You can monitor how many temp tables were created, and how many on disk like this:
mysql> show global status like 'Created%';
+-------------------------+-------+
| Variable_name | Value |
+-------------------------+-------+
| Created_tmp_disk_tables | 20 |
| Created_tmp_files | 6 |
| Created_tmp_tables | 43 |
+-------------------------+-------+
Note in this example, 43 temp tables were created, but only 20 of those were on disk.
When you increase the limits of tmp_table_size and max_heap_table_size, you allow larger temp tables to exist in memory.
You may ask, how large do you need to make it? You don't necessarily need to make it large enough for every single temp table to fit in memory. You might want 95% of your temp tables to fit in memory and only the remaining rare tables go on disk. Those last 5% might be very large -- a lot larger than the amount of memory you want to use for that.
So my practice is to increase tmp_table_size and max_heap_table_size conservatively. Then watch the ratio of Created_tmp_disk_tables to Created_tmp_tables to see if I have met my goal of making 95% of them stay in memory (or whatever ratio I want to see).

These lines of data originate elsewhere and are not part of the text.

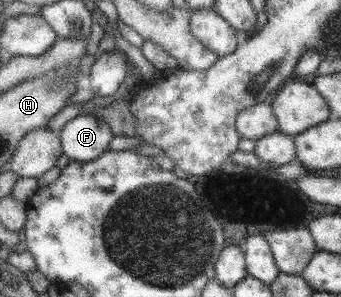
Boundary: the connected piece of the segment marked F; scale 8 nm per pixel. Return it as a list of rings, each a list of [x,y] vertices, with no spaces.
[[[78,115],[68,120],[59,136],[62,154],[79,162],[89,162],[110,147],[112,133],[103,119]]]

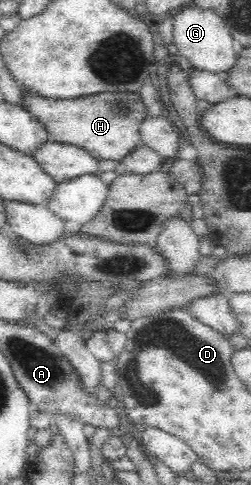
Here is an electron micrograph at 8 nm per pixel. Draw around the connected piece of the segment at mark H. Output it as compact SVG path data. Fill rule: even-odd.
M105 91L67 100L44 99L42 96L29 93L29 96L25 98L25 106L23 108L35 115L39 122L45 125L51 141L72 144L82 148L87 154L90 154L97 160L115 160L116 163L122 161L135 148L142 145L139 128L143 124L143 120L149 116L147 113L147 102L141 97L139 92L131 91Z

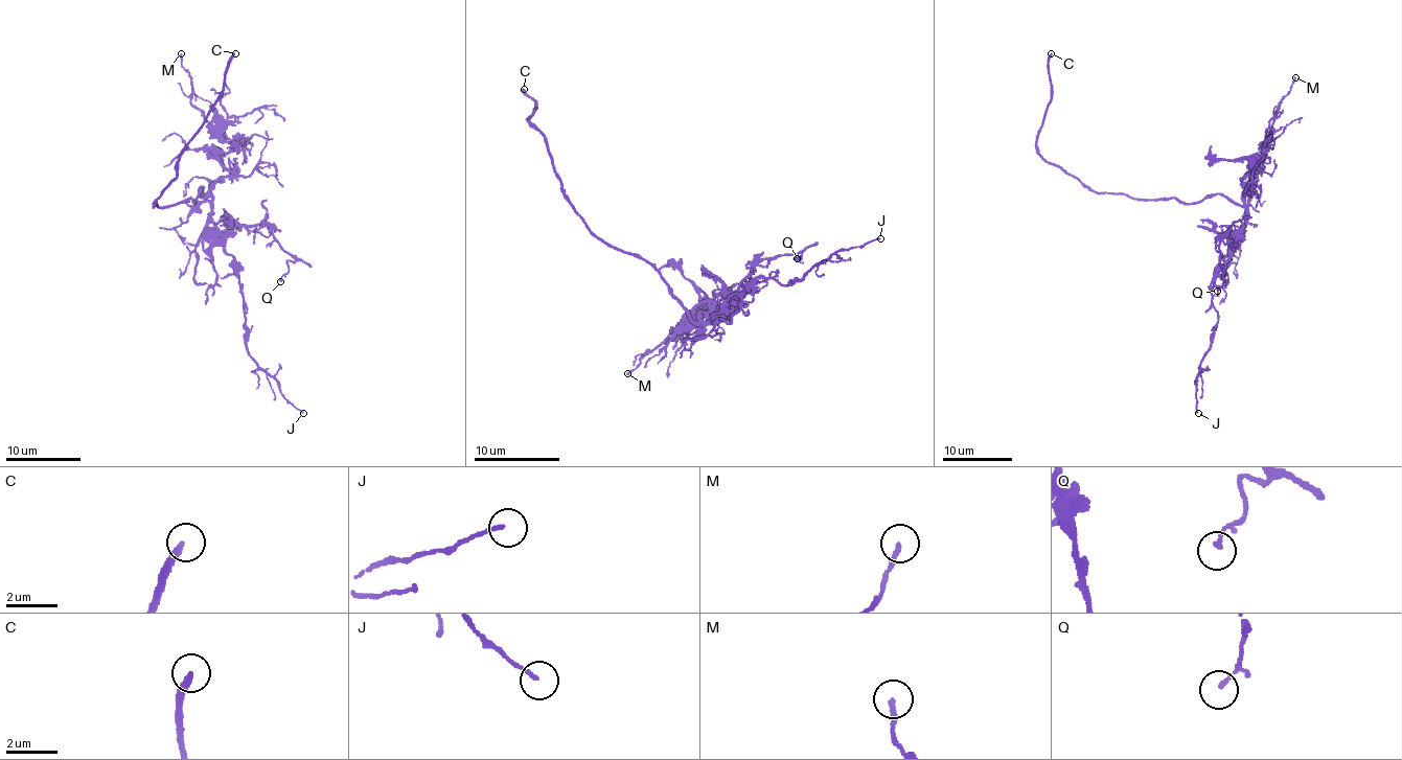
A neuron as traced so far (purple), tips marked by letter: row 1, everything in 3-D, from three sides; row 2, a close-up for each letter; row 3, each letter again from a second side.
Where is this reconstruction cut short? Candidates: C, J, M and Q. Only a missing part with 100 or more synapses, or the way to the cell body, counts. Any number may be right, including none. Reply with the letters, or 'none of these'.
C

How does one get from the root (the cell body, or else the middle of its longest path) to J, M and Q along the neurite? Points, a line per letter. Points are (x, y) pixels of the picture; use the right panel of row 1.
J: (1190, 203), (1219, 193), (1242, 206), (1247, 217), (1238, 244), (1211, 284), (1218, 323), (1196, 383), (1198, 413)
M: (1190, 203), (1219, 193), (1241, 206), (1249, 191), (1241, 185), (1243, 177), (1261, 162), (1273, 113), (1295, 77)
Q: (1190, 203), (1219, 193), (1246, 213), (1240, 232), (1220, 240), (1225, 276), (1217, 291)

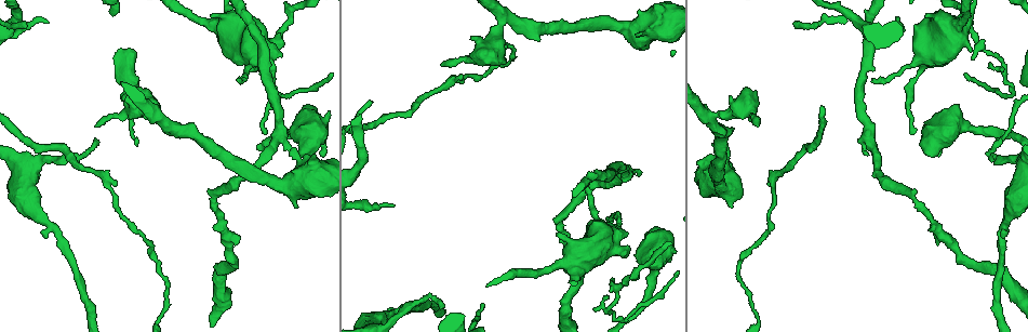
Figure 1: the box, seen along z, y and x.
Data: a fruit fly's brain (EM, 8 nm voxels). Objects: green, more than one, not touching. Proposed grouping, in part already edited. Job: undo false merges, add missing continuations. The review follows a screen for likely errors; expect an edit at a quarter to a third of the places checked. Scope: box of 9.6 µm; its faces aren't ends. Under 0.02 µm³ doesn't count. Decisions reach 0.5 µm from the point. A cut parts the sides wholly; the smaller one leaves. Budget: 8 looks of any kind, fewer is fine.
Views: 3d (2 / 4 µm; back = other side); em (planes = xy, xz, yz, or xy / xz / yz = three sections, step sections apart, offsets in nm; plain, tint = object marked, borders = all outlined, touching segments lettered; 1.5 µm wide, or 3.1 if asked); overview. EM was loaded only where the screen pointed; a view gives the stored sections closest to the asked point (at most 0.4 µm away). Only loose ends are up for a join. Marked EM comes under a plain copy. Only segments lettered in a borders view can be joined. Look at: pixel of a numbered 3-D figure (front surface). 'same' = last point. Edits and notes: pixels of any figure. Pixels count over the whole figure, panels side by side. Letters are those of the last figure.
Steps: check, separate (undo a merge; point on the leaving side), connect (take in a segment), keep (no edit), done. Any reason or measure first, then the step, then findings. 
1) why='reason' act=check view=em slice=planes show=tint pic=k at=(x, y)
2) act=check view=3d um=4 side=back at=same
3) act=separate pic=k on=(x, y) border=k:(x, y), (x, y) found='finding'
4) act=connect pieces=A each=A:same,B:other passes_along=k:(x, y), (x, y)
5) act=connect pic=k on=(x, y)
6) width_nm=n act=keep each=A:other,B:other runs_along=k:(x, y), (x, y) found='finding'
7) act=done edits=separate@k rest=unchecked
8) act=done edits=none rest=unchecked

why='abrupt turn' act=check view=3d um=4 pic=1 at=(619, 295)

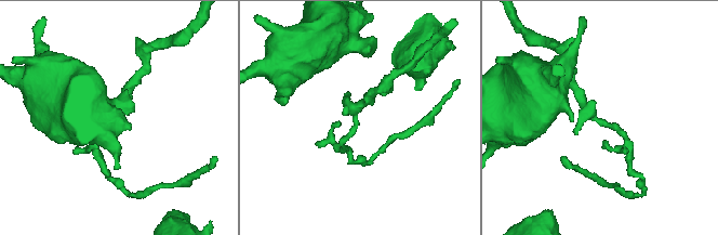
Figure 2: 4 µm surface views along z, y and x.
act=check view=em slice=planes show=borders pic=2 at=(355, 119)

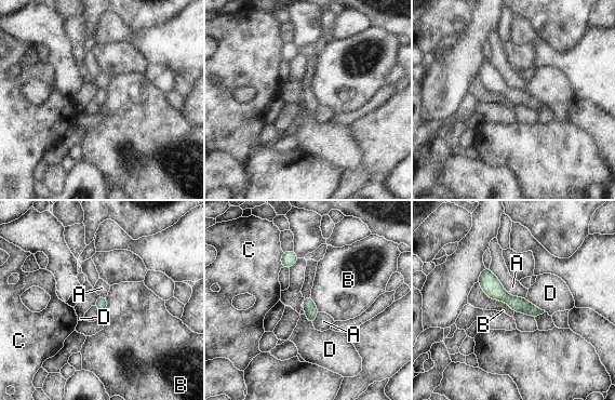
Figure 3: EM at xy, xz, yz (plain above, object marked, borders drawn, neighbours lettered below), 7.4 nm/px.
longest_contact=A:340nm act=keep each=A:other,B:other,C:other,D:other border=3:(524, 297), (545, 310) found='all the same neuron'

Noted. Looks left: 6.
why='end of a long branch' act=check view=3d um=2 pic=1 at=(266, 133)

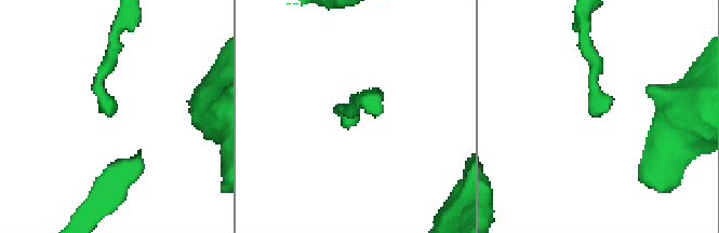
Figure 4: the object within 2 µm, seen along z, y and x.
act=check view=em slice=xz step=4 show=borders pic=4 at=(591, 117)

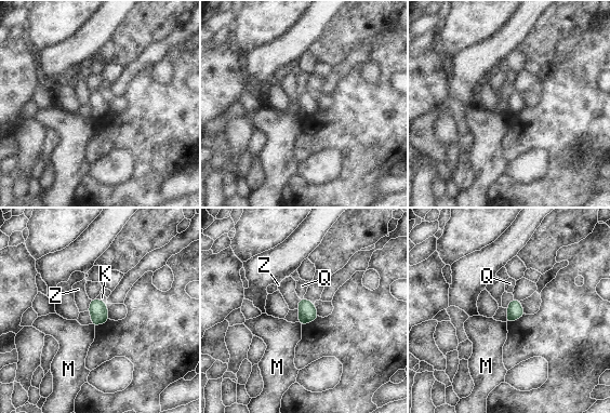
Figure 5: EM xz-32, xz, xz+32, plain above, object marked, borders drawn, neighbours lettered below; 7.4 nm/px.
act=check view=em slice=planes show=borders at=same

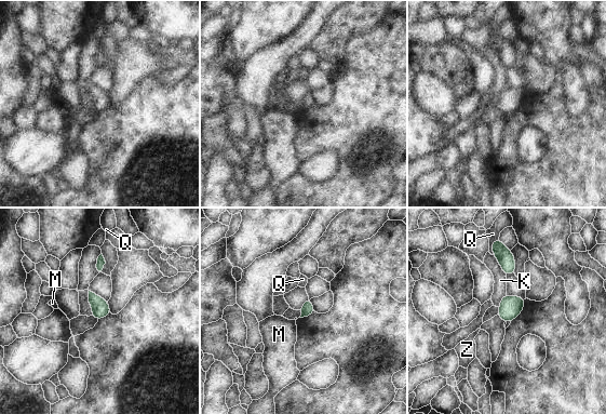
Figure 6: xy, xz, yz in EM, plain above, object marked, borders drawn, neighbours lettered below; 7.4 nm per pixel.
act=keep each=K:other,M:other,Q:other,Z:other border=6:(490, 246), (494, 254) found='no lettered segment goes on from it'

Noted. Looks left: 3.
why='tapers out' act=check view=em slice=yz step=4 show=borders pic=1 at=(94, 137)

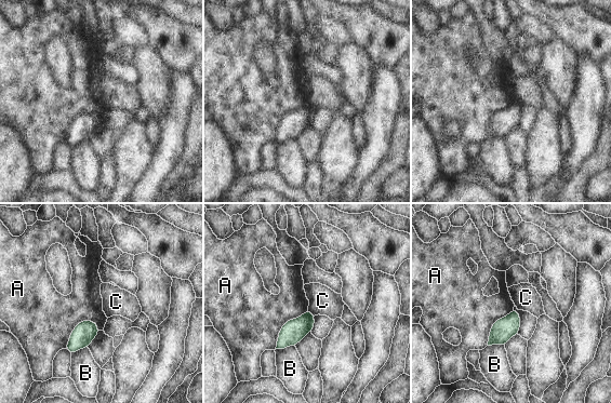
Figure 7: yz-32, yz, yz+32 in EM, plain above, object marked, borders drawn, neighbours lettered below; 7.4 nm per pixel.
why='another direction' act=check view=em slice=planes show=borders at=same

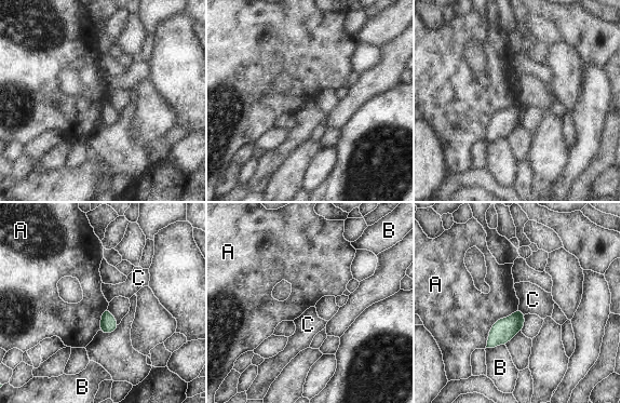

Unfortunately, MySQL doesn't have a good way to tell you exactly how large the temp tables were. That will vary per query, so the status variables can't show that, they can only show you a count of how many times it has occurred. And EXPLAIN doesn't actually execute the query so it can't predict exactly how much data it will match.
An alternative is Percona Server, which is a distribution of MySQL with improvements. One of these is to log extra information in the slow-query log. Included in the extra fields is the size of any temp tables created by a given query.